Pattern 132

You are given a list of integers, @list. Write a script to find out subsequence that respect Pattern 132. Return empty array if none found.

Pattern 132 in a sequence (a[i], a[j], a[k]) occurs if there exists i < j < k where a[i] < a[k] < a[j].

Examples

Example 1
Input:  @list = (3, 1, 4, 2)
Output: (1, 4, 2) respect the Pattern 132.

Example 2
Input: @list = (1, 2, 3, 4)
Output: () since no susbsequence can be found.

Example 3
Input: @list = (1, 3, 2, 4, 6, 5)
Output: (1, 3, 2) if more than one subsequence found 
   then return the first.

Example 4
Input: @list = (1, 3, 4, 2)
Output: (1, 3, 2)

Analysis

The obvious solution is to iterate over i, j and k in three nested loops, and that will find the answer. For the given examples, it will do so very quickly.

However, I created a 'hard' list comprising 1 .. 10000, 9999. The (only) 132 triad in this list is 1, 10000, 9999, and to do it the obvious way as described above takes tens of seconds.

Is there a better way? Given that this has been set as a challenge, the answer must be yes! First let's note that $list[$j] has to be larger than either $list[$i] or $list[$k]. So if we loop $j from 1 to $last - 1, we are looking for a $list[$i] which is less than $list[$j] and occurs where $i < $j. If no such element exists we can move on to the next $j without worrying about $k.

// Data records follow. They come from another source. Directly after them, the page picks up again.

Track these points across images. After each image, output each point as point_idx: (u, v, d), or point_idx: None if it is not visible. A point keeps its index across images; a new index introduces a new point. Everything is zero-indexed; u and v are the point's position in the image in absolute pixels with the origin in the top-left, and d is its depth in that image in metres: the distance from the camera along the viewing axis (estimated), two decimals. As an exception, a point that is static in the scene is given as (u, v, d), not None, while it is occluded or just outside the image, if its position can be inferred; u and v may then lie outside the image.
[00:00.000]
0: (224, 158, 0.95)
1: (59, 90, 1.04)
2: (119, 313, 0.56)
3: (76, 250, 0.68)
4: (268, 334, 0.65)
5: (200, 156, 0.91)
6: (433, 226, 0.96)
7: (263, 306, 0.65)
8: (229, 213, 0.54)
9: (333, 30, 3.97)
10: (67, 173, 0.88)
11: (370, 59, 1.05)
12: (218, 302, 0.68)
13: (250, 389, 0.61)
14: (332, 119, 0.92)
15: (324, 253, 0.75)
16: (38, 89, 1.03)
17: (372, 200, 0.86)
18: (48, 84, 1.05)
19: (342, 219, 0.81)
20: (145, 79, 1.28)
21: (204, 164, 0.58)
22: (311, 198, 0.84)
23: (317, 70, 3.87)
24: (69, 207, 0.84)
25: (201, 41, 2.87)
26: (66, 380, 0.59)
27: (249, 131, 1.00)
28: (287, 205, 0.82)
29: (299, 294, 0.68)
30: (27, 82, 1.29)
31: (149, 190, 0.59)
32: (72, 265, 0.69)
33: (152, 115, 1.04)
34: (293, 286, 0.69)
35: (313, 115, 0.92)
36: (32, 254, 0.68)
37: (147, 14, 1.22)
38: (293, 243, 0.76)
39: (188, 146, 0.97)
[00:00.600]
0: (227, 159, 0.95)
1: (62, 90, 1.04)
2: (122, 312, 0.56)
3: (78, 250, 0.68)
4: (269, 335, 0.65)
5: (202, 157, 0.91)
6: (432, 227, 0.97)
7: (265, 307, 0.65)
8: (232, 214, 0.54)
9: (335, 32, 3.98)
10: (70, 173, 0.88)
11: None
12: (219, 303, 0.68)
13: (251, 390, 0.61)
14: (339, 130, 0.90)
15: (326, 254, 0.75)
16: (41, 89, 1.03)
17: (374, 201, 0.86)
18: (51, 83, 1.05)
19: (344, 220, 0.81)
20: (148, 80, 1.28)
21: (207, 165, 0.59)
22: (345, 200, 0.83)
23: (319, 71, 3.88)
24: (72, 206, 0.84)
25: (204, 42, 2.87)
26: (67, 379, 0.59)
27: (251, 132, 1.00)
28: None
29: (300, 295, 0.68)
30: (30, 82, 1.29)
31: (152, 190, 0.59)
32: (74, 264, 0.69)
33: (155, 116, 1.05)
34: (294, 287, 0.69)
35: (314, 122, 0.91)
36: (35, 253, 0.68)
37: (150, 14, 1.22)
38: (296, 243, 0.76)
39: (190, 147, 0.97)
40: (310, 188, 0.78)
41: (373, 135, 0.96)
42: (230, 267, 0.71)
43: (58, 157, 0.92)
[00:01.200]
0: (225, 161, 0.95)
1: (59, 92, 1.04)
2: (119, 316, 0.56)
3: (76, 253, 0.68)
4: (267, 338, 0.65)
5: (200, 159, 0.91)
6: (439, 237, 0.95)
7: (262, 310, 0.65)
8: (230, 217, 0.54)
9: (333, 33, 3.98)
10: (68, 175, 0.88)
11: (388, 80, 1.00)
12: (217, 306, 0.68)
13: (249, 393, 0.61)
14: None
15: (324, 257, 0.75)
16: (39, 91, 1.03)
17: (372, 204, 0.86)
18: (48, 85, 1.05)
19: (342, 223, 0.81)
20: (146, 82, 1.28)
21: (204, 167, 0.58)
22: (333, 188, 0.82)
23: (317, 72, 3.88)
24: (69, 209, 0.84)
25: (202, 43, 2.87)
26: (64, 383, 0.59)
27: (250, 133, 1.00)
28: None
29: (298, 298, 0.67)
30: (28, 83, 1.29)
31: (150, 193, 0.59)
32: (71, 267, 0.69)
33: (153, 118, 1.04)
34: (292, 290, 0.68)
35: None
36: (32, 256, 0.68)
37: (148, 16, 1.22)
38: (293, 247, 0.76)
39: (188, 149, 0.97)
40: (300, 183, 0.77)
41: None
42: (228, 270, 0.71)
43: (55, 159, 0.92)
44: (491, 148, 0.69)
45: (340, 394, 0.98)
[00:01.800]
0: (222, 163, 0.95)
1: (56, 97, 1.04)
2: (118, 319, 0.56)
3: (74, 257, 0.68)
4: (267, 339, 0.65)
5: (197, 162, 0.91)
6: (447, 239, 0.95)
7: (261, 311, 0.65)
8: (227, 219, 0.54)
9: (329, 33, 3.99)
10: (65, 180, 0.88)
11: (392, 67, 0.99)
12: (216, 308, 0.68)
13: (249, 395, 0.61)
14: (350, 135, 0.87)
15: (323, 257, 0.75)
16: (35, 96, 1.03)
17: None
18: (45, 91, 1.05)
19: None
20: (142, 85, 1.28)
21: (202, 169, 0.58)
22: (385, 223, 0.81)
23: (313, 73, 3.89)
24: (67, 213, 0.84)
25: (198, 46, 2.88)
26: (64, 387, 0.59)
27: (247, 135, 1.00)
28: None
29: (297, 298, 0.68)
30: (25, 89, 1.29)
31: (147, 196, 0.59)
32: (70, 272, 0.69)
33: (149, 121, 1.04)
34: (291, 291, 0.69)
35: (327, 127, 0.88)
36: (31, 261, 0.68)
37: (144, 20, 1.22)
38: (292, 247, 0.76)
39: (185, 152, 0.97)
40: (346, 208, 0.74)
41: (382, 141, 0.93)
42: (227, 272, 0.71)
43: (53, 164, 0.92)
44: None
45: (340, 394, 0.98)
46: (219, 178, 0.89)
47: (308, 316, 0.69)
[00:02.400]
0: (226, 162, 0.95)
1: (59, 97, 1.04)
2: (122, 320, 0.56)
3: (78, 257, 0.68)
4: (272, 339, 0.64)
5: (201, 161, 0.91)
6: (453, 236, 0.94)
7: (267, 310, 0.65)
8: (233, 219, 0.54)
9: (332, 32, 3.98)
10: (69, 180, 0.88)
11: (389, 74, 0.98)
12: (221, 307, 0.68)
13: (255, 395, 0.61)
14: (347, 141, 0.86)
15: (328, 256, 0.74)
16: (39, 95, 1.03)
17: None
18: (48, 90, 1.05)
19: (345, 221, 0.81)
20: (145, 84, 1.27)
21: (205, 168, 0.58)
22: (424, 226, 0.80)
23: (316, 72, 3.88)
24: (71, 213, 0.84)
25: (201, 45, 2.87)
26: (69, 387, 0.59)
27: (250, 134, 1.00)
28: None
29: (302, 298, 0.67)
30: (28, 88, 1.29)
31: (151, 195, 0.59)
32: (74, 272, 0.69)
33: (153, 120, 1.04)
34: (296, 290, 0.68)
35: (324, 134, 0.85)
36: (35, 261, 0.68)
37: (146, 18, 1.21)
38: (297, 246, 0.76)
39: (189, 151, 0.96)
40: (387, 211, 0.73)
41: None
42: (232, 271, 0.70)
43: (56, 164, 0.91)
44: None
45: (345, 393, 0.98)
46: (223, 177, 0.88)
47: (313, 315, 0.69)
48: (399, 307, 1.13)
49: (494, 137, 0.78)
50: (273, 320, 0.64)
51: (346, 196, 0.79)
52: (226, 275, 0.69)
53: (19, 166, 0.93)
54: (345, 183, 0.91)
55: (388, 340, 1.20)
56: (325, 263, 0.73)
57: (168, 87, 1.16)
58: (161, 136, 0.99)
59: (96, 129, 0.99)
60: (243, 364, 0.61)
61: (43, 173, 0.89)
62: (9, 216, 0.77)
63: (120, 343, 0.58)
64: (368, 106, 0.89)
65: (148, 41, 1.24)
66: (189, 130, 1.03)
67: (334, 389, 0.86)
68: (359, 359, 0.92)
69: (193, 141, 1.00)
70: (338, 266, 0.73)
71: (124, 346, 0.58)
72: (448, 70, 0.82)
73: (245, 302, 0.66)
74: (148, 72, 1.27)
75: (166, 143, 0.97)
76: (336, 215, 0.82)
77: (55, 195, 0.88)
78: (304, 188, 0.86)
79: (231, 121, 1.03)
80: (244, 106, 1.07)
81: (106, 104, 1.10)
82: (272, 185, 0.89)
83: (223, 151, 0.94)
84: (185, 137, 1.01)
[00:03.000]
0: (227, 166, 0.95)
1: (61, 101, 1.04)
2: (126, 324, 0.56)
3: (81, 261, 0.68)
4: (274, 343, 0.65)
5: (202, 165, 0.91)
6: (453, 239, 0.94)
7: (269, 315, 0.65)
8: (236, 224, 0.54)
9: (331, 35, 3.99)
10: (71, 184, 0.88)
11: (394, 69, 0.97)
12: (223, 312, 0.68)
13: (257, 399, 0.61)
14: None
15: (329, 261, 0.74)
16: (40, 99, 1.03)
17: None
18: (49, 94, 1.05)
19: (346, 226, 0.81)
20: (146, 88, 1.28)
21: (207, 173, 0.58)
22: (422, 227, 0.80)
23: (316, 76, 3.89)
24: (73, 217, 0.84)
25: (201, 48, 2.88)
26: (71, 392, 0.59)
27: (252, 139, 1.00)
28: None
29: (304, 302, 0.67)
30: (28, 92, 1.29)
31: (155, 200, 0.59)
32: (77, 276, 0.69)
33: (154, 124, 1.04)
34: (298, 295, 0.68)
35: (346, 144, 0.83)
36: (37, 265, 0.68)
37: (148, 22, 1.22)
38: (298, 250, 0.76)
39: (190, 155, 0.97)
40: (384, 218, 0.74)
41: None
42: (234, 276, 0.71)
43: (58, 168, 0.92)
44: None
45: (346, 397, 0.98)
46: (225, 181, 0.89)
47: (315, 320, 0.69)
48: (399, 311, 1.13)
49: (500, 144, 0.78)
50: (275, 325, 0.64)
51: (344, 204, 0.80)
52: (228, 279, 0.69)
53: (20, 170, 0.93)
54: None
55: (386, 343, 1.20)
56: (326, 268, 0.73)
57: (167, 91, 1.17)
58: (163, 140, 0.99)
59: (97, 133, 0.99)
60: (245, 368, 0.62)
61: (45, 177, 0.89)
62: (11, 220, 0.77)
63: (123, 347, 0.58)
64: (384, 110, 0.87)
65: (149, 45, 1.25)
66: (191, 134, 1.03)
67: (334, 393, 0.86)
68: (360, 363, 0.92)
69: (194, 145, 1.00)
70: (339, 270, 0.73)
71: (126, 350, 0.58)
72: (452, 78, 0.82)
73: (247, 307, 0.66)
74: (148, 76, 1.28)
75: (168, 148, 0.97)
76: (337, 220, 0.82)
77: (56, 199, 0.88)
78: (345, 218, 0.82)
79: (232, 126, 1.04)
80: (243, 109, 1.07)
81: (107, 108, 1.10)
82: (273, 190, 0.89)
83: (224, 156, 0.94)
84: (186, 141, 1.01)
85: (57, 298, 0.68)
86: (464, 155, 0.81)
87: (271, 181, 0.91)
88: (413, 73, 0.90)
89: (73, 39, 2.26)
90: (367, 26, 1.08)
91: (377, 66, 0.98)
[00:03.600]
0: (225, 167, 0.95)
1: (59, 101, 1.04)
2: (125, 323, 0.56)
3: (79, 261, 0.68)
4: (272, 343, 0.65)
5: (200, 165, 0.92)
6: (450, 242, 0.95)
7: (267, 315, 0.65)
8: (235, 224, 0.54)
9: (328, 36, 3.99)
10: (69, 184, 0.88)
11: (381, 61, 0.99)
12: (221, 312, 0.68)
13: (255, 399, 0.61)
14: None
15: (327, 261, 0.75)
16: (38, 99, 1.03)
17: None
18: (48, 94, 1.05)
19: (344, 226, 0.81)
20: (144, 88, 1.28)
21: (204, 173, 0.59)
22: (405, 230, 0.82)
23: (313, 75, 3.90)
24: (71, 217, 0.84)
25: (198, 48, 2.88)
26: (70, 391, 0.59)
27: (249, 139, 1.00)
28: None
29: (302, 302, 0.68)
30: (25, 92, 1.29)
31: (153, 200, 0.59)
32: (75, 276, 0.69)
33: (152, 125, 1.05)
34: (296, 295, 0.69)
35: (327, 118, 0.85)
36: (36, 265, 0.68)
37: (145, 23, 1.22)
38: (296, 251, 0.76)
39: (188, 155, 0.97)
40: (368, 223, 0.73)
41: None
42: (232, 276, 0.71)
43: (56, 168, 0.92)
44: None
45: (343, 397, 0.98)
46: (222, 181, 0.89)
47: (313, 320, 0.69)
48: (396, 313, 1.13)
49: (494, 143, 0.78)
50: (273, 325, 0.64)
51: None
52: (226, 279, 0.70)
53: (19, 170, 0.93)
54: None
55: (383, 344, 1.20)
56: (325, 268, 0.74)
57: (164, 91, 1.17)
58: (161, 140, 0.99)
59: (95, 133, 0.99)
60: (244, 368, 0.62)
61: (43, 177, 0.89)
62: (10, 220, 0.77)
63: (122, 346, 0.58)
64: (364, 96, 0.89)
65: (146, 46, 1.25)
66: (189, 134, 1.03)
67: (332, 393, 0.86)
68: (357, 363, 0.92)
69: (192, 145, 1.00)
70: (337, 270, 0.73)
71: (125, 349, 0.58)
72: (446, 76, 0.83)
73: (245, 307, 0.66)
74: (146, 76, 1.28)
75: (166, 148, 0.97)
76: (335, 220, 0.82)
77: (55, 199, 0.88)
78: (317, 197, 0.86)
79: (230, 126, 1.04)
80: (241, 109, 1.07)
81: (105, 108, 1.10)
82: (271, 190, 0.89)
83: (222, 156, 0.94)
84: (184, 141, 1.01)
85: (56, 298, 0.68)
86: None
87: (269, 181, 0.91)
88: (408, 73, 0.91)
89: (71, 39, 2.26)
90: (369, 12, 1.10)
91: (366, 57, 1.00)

If we do find a possible $list[$i] we then need to see if there is a $list[$k] which is also less than $list[$j] but where $k > $j. If we find one, then we have the solution. If we still haven't found a solution, then none exists.

For my hard list, this ran in under 10 seconds.

Nice and easy task analysis. There is always something to learn.

Try it 

#!/usr/bin/perl

# Peter Campbell Smith - 2022-12-19
# PWC 196 task 1

use v5.28;
use utf8;
use warnings;

my (@tests, $test, @list, $j, $last, @hard, $i, $k);

# Mohammad's examples
@tests = ([3, 1, 4, 2], [1, 2, 3, 4], [1, 3, 2, 4, 6, 5], [1, 3, 4, 2]);

# loop over tests
TEST: for $test (@tests) {
    @list = @$test;
    $last = scalar @list - 1;
    
    # loop over j, which is the largest of the three
    J: for $j (1 .. $last - 1) {
        
        # find a smaller $i to the left of $j
        for $i (0 .. $j - 1) {
            if ($list[$i] < $list[$j]) {
                
                # one exists so let's see if there's a smaller $k to the right of $j
                for $k ($j + 1 .. $last) {
                    if ($list[$k] < $list[$j]) {
                        say qq[\nInput:  \@list = (] . join(', ', @list) . qq[)\nOutput: ($list[$i], $list[$j], $list[$k])];
                        next TEST;
                    }
                }
                next J;
            }
        }
    }
    say qq[\nInput:  \@list = (] . join(', ', @list) . qq[)\nOutput: none found];
    
}

17 lines of code

Output from script

Input:  @list = (3, 1, 4, 2)
Output: (3, 4, 2)

Input:  @list = (1, 2, 3, 4)
Output: none found

Input:  @list = (1, 3, 2, 4, 6, 5)
Output: (1, 3, 2)

Input:  @list = (1, 3, 4, 2)
Output: (1, 3, 2)